SHOW ME YOUR TEARS (2003)
“We needed another location and the realities of moving the gear around from farmhouse to abandoned schoolhouse set in: it was expensive and difficult. So we decided to find a more permanent location, like the loft in Los Angeles, and I found an empty studio in Hollywood. We had Van Dyke Parks sitting in one night and other people came and went – I was into the idea of an entourage, like The Rolling Stones or something, hanging out and jamming. We were working with two different producers – Nick Vincent and Stan Ridgeway – and they had different styles. I was thrilled!

“The flipside of all this was that everything was falling apart in my world: the band was falling apart, and my marriage was falling apart. In fact, when I was cutting a lot of these songs, my ex-wife said, ‘Charles, these songs are sounding a little bit… what’s up? Are we in trouble?’ and I was like, ‘Oh no no no no no! They’re just songs.’ But, of course, she was right. And while I may not have been consciously writing these things, subconsciously I was.

“And the band was breaking up, like I say. These records weren’t chartbusters, and being in Frank Black And The Catholics was becoming precarious.
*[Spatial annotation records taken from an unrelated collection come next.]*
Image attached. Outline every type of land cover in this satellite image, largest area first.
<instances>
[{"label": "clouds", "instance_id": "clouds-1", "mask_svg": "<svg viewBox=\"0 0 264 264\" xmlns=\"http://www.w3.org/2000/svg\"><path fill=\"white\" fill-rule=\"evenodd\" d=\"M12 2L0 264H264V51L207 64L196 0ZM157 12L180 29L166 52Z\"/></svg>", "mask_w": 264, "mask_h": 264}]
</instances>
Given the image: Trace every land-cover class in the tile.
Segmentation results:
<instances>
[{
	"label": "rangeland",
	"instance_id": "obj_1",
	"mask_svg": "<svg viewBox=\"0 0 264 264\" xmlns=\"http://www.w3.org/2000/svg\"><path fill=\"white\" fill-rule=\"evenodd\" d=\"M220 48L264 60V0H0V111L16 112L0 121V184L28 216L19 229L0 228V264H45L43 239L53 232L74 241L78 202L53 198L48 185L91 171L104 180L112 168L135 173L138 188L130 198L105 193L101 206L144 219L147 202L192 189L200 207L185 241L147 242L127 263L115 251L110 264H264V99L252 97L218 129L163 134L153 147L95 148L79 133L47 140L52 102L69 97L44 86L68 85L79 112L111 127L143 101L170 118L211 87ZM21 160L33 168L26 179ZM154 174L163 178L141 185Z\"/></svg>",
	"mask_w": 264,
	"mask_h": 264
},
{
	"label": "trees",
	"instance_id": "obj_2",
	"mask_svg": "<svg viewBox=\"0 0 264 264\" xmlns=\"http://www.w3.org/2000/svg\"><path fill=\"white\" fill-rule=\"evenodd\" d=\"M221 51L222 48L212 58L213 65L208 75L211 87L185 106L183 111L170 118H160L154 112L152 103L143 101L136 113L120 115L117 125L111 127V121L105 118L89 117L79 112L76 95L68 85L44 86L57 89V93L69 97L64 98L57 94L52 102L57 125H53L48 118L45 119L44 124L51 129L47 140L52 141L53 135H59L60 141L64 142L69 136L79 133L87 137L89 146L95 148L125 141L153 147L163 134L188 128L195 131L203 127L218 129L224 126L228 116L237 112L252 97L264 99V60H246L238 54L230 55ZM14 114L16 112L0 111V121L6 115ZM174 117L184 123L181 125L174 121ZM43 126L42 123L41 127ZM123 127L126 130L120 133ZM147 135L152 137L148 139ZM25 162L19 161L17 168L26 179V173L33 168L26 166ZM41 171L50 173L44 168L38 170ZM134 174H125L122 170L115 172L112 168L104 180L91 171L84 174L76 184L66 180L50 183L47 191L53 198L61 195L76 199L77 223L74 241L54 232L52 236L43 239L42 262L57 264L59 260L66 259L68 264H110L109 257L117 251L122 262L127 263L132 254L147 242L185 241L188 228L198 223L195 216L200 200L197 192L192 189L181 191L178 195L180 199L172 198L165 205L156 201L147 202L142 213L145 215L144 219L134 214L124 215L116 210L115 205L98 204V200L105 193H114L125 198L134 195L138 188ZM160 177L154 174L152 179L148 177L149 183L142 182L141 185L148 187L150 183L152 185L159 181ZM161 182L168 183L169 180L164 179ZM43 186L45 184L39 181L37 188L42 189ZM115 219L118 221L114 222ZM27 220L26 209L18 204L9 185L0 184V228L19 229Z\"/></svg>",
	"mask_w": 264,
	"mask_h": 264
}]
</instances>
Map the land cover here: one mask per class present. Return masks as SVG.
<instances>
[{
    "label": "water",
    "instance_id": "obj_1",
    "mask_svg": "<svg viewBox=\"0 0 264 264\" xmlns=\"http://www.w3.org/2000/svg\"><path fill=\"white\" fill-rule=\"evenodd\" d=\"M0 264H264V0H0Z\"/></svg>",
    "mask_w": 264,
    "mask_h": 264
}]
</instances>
The band had grown bored of the two-track method, and they figured that if I worked with a producer and recorded in a multi- track way with overdubs and stuff in a proper studio, I would make a more polished, produced product, which is fair enough.

“I really like the record – I was feeling sad and happy: happy because I was able to incorporate what was going on into my art, which felt good. I felt sad in new ways, too: more human, part of the human race, going through these intense experiences and having a very long relationship end. It was heavy but I wasn’t alone because I was in therapy. The title came from a song that didn’t end up on the record, about showing your emotion, partly to an audience.

“My screaming with the Pixies was more primal. It was the expression of someone who’s confused. Show Me Your Tears is about expressing emotion but it’s more poignant, it has meaning, and it’s not hiding behind abstraction. Massif Centrale was a prophetic song. It described what I was going to do in my life in the near future: ‘I’m going to skip out the States and go to France and find a new woman and live in Massif Central which I find lonely and haunting.’ Because that’s how I was feeling: happy and haunted and lonely yet full of life. I didn’t make it to France, though – I met this chick in the middle of Oregon and that’s where I am today. So as you can imagine, the song has a lot of meaning for me.”